EXERCISE INSTRUCTIONS:
a. Set down, word for word, the stretch of the judgment excerpt on the SPC project from "36. The learned" through "directors of SPIC.".
b. Answer these questions from the judgment excerpt on the SPC project:
(i) Who does the excerpt say was responsible for scuttling the entire project?
(ii) Which company had already obtained environmental clearance that could benefit SPC?
(iii) After what date did the possibility of merger come into doubt?
c. Extend the judgment excerpt on the SPC project beyond its final sentence.

=== SUPPLIED TEXT ===

36. The learned single judge failed to appreciate that the minutes of the board meeting of September, 1995, and December, 1995, were largely as a result of reconciliation of both the parties to the final situation which emerged. The learned single judge has clearly overlooked to see that the persons who were none other than MRL were responsible for scuttling this entire project. The subscribers to SACL are not the directors of SPIC.

37. On the question of environmental clearance, the learned senior counsel submitted that the learned single judge has overlooked that as on September 2, 1994, there was a possibility of merger and environmental clearance already obtained by AROCHEM could ensure for the benefit of SPC. SPC if it is going to continue with this project until it is going to merge with AROCHEM and was proceeding to conduct itself with the ultimate benefit of AROCHEM, there was nothing wrong with SPC having brought to the GoI's attention the minutes of the meeting dated September 2, 1994, and obtained the benefit of AROCHEM's environmental clearance for the PTA/PFY plant because that would facilitate SPC's functioning and would not lead to any loss of time. At the time when this clearance was obtained from the GoI the intention of SPC was to merge with AROCHEM. It is after February 9, 1995, the possibility came in doubt. Once SPC was granted such environmental clearance, the decision to review it suddenly and to cancel it without appreciating that the land is in the possession of SPC and the technology which was sought to be installed by SPC in that area conforming to the pollution parameters were factors which the Ministry as part of environment should not have been ignored notwithstanding the fact that the situation which existed as on September 2, 1994, may not have existed after August, 1995. The learned single judge has erred in stating that the facts show the breach of negative covenant because the MoU really speaking was not applicable to the same situation of PTA/PFY project. The reason why SPIC did not terminate the MoU till then was because the matter was referred to GoI for the solution. The GoI in its wisdom could also have suggested a mutual termination. The learned single judge directed for merger. Since MRL is on appeal, it would not be possible for it to merge and it could mean a fresh re-appraisal of the entire project to determine its viability.

=== EXCERPTED RECORDS ===

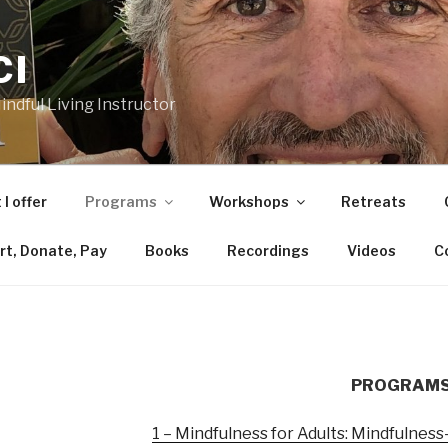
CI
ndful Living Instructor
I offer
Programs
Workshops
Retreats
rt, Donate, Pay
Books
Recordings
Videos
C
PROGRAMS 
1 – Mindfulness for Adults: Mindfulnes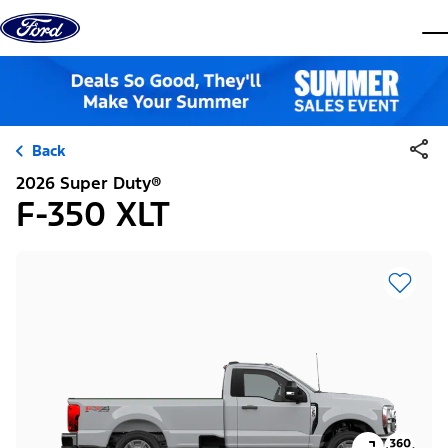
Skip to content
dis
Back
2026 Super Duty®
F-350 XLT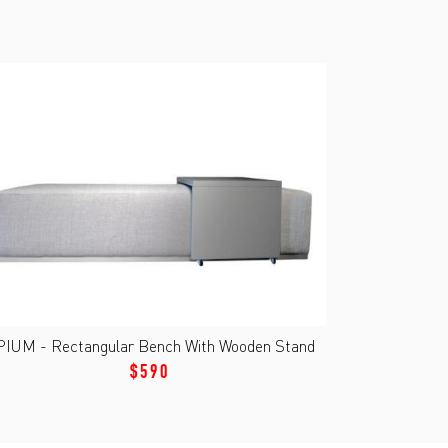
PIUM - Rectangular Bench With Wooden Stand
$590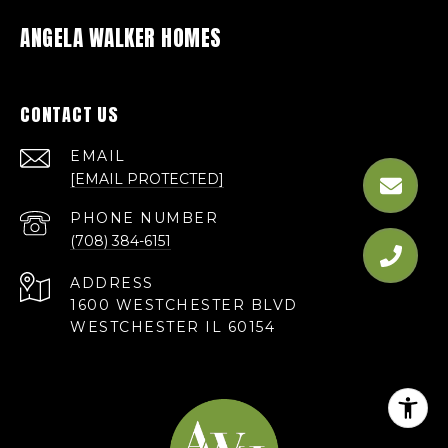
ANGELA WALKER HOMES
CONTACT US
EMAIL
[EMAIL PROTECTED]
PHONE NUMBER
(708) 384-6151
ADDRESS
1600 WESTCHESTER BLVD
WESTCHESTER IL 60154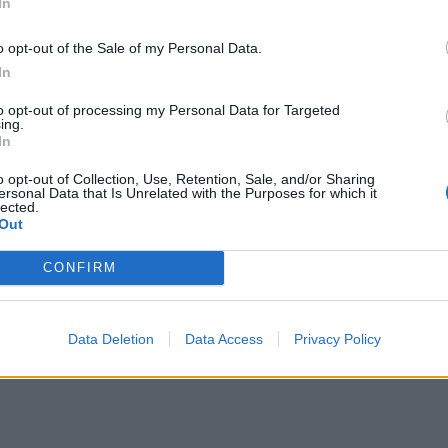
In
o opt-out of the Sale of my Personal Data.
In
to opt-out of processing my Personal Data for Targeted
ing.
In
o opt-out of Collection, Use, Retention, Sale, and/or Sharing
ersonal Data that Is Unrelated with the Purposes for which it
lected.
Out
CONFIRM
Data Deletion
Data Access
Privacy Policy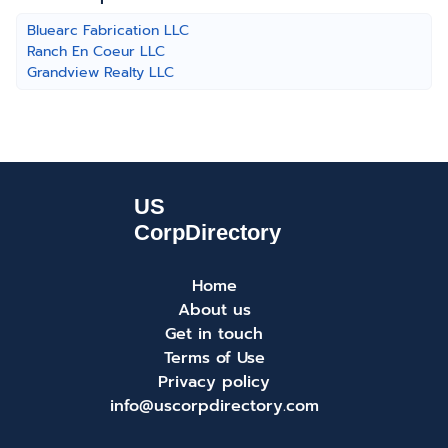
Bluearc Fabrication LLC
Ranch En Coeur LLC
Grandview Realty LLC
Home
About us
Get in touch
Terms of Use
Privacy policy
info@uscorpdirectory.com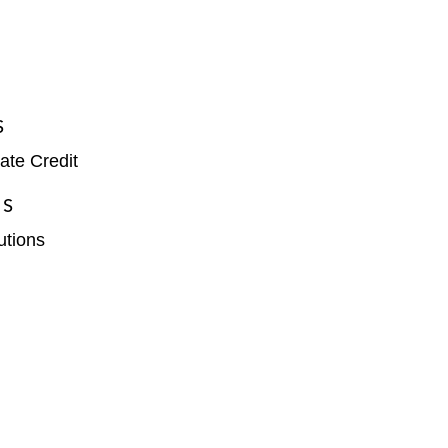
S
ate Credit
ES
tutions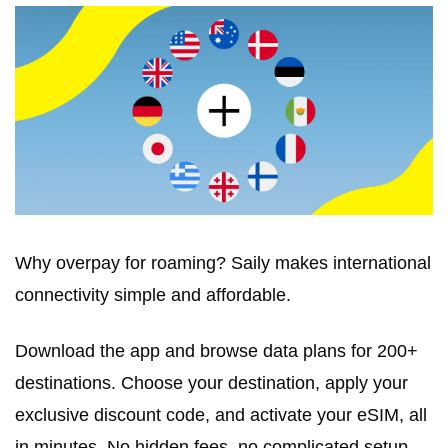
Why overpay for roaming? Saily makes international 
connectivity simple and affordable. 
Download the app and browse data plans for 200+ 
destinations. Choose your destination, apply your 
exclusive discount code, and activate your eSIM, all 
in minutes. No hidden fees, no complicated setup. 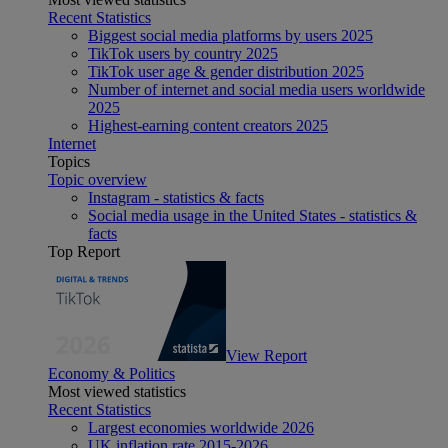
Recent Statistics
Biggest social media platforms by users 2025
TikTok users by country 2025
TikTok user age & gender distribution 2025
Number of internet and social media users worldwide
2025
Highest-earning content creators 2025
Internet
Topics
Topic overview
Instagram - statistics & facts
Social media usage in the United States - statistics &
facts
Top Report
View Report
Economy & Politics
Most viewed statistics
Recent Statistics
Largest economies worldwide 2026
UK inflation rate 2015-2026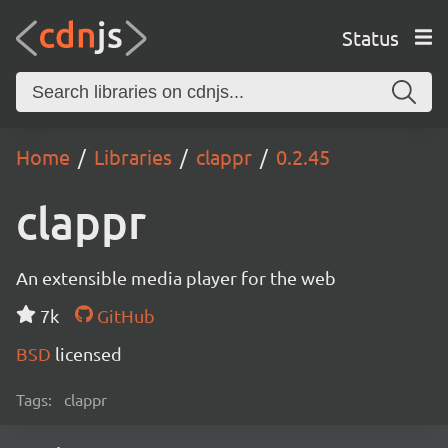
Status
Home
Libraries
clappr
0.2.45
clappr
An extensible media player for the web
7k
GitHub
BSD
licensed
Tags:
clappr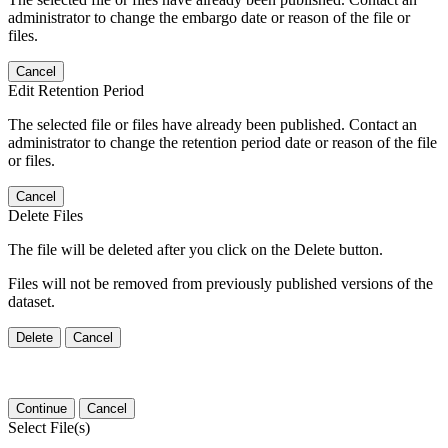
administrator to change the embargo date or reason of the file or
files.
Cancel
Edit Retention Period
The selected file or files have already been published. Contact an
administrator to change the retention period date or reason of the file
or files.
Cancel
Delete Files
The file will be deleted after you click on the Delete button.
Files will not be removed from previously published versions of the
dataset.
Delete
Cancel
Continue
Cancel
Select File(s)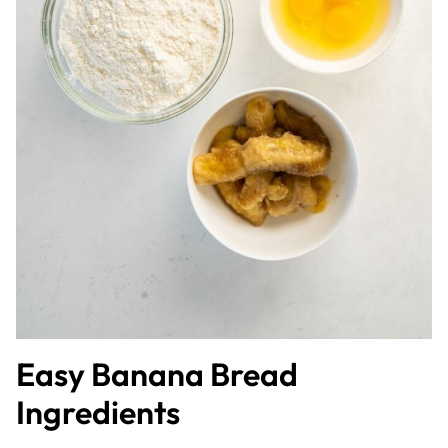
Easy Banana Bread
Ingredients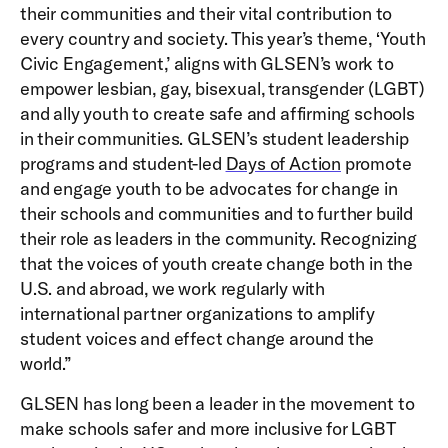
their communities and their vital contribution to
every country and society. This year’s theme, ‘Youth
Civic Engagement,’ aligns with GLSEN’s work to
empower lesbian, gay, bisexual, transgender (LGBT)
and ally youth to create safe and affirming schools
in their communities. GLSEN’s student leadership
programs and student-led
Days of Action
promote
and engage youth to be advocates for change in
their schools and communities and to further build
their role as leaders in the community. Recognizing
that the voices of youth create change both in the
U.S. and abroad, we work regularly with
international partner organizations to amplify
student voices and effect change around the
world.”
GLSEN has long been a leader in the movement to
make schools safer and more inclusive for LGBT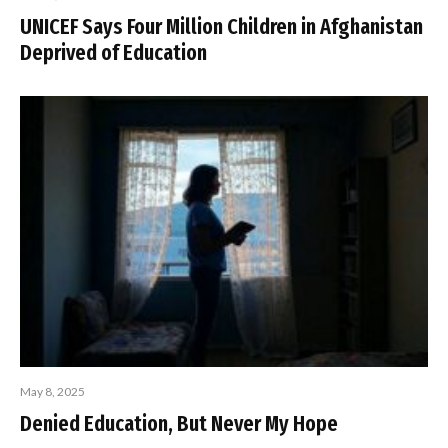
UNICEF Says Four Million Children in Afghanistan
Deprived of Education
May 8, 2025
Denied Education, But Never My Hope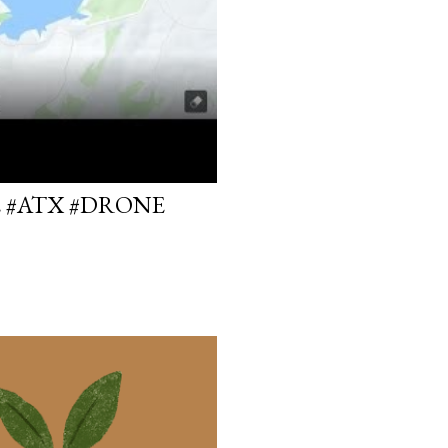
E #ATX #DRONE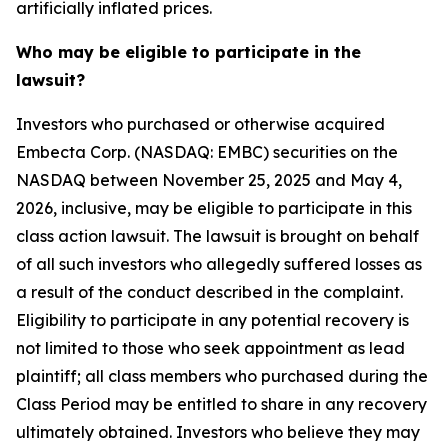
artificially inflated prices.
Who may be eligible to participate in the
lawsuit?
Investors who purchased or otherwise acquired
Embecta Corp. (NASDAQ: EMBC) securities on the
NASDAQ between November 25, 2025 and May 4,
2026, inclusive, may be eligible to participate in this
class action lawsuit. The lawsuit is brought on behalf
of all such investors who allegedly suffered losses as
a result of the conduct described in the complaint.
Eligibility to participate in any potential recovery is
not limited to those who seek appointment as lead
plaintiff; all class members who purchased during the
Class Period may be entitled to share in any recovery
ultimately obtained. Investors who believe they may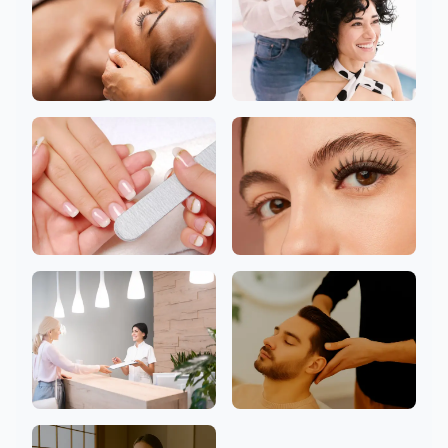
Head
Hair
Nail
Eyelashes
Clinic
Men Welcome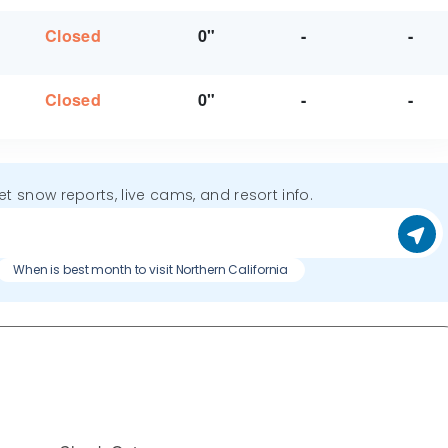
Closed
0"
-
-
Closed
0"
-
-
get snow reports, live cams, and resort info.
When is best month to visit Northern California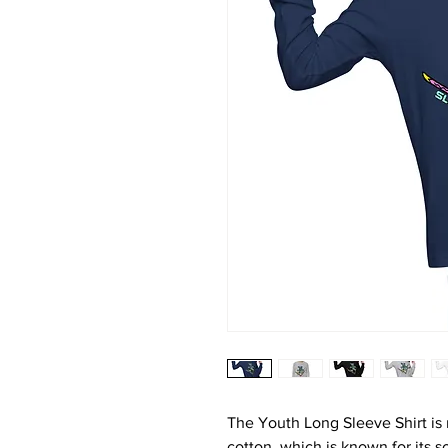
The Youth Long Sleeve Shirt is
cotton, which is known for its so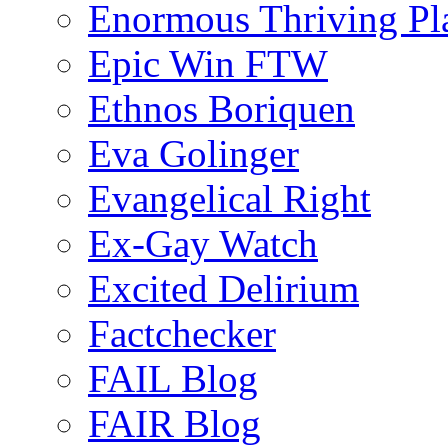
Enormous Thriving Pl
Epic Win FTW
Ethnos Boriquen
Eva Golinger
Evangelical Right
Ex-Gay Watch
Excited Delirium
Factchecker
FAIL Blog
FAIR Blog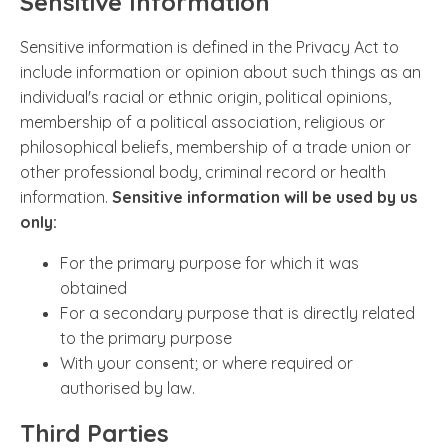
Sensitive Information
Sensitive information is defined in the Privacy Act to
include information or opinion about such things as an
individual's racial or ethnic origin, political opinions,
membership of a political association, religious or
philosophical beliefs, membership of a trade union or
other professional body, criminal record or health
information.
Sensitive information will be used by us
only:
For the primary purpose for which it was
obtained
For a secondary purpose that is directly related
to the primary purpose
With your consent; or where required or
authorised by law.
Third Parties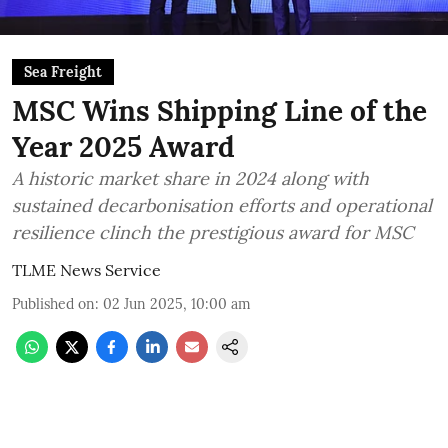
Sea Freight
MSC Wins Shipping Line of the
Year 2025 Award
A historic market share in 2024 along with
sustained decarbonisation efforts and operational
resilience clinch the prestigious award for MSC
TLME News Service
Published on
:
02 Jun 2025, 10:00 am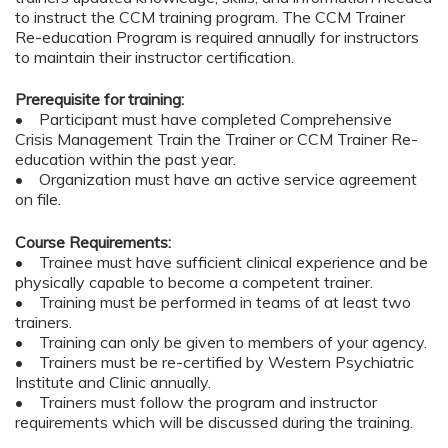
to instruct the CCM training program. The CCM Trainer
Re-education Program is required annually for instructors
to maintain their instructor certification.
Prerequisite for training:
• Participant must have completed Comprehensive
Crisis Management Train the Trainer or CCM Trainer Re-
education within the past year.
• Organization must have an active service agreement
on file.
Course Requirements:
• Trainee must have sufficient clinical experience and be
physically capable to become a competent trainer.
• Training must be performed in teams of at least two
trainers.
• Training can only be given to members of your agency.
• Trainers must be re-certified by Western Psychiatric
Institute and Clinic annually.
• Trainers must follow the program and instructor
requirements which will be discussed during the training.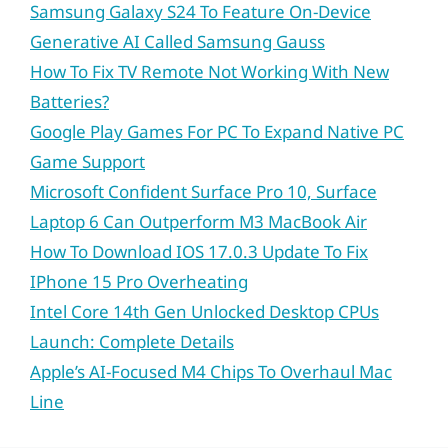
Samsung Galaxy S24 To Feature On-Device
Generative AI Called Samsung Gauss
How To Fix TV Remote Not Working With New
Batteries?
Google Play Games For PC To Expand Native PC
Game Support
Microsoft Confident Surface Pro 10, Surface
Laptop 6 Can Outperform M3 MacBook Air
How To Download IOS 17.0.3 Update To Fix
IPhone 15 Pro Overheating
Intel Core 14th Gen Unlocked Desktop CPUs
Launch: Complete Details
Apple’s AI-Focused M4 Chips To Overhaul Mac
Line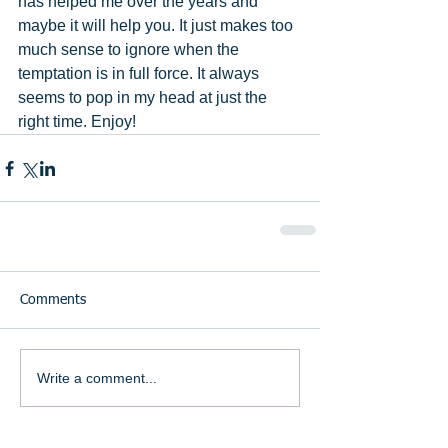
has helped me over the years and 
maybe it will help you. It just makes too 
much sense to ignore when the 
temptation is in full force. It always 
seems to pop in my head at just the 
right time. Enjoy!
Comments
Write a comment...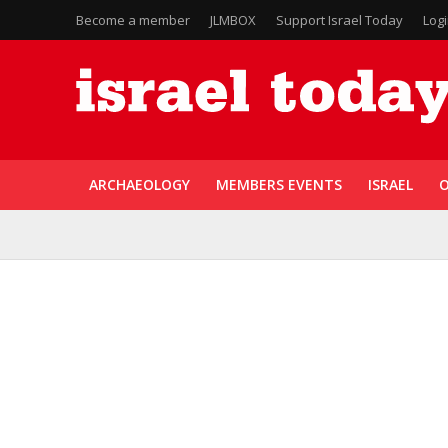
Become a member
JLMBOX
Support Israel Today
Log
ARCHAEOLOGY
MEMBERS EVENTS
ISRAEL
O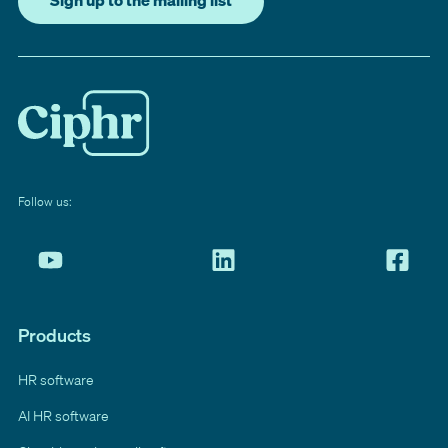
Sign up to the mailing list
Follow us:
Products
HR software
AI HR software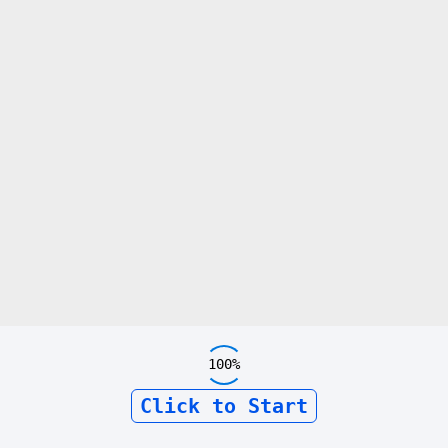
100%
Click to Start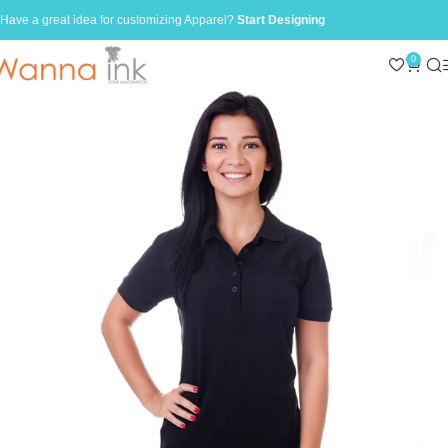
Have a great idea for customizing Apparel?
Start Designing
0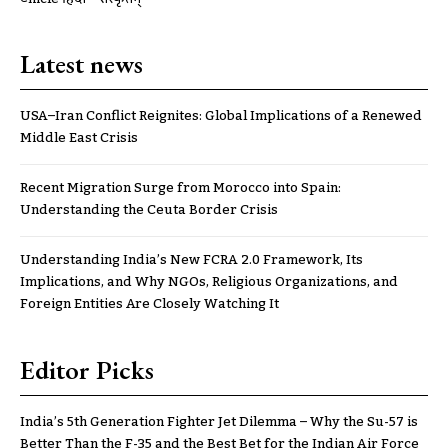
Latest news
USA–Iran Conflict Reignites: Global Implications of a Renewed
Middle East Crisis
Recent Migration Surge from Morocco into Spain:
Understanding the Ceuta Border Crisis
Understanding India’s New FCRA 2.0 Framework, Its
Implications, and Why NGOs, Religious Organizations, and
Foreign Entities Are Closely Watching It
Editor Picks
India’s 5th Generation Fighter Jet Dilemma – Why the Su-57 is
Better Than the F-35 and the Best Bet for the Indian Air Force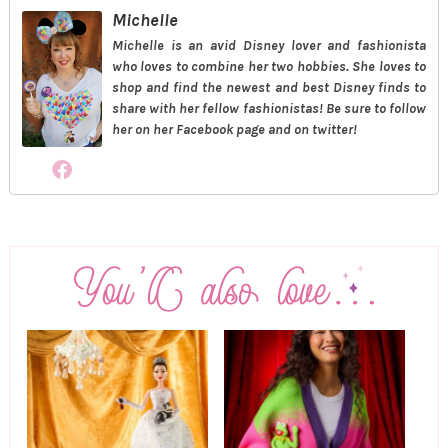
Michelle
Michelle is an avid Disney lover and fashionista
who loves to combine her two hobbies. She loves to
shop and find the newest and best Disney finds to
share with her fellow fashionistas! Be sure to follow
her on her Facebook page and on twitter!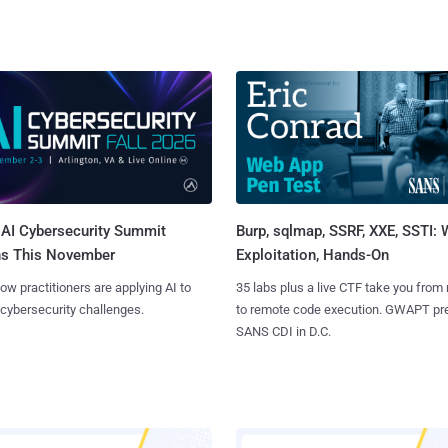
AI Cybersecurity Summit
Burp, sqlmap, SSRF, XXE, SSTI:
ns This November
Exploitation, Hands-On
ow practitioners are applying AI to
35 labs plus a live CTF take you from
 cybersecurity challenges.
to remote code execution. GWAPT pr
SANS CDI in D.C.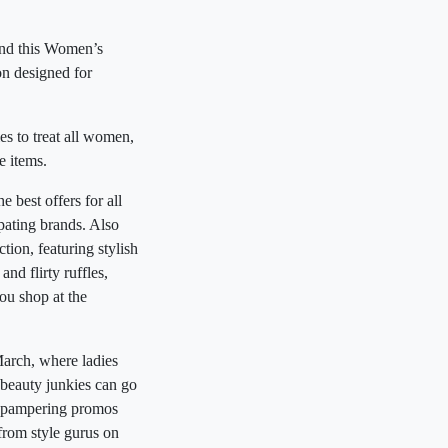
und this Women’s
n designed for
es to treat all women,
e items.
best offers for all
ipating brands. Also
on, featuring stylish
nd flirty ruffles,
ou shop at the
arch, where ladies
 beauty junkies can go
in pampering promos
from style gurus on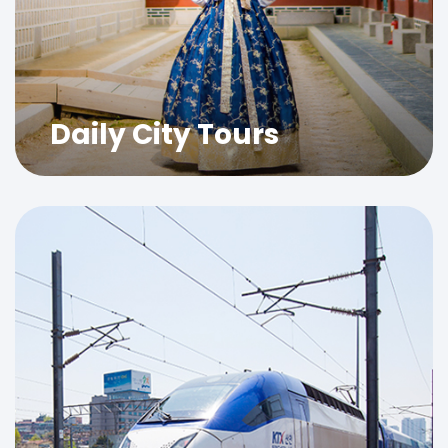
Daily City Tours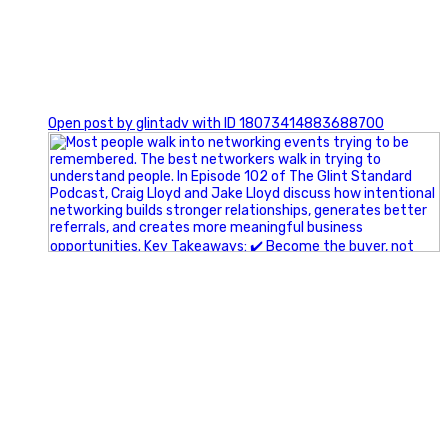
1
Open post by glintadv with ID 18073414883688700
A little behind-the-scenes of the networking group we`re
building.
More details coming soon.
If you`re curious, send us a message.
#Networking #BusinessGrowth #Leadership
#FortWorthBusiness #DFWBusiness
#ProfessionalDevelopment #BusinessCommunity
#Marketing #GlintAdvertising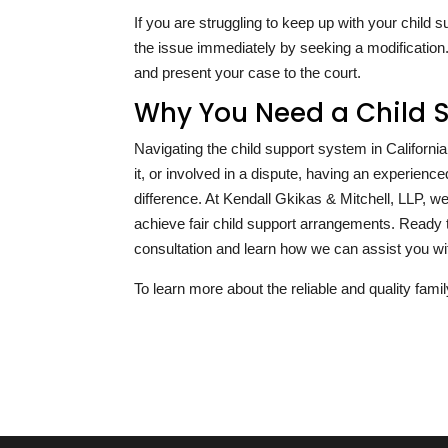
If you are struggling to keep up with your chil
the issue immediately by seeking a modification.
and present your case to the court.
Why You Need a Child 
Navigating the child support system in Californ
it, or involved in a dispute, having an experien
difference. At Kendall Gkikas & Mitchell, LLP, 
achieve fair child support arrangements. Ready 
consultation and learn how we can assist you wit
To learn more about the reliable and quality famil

===

RESPONSES IN ORDER:
a.
36. The learned single judge failed to appreciate that the minutes of the board meeting of September, 1995, and December, 1995, were largely as a result of reconciliation of both the parties to the final situation which emerged. The learned single judge has clearly overlooked to see that the persons who were none other than MRL were responsible for scuttling this entire project. The subscribers to SACL are not the directors of SPIC.

b.
(i) MRL
(ii) AROCHEM
(iii) February 9, 1995

c.
38. Mrs. Nalini Chidambaram, learned senior counsel appearing for respondents Nos. 1 to 3 in 0.5. A. Nos. 173 and 174 of 1996, and for respondents Nos. 4 to 7 in 0.5. A. Nos. 171 and 172 of 1996, submitted as under :

The main allegations of the plaintiff in the suits are that the directors of SPIC who have been impleaded as defendants are guilty of breach of trust, fraud, false representation, making false representation to MPC that SPC project is a replacement of AROCHEM, making fraudulent representation to the Ministry of Environment and Forests that SPC is a replacement of AROCHEM, incorporation of SPC and SACL as a mere cloak or sham to enable SPIC to breach the agreement, abusing their position, and getting the land of AROCHEM re-allocated to SPC, diverting the technical assistance from MPC, endangering the future of AROCHEM, committing breach of legal obligation, committing breach of MoU, committing acts amounting to corporate immorality.

39. According to the learned senior counsel, the basis for the above said allegations is that incorporation of SPC and SACL and implementation of PTA/PFY project and the naphtha to PX project, respectively, without involving MRL.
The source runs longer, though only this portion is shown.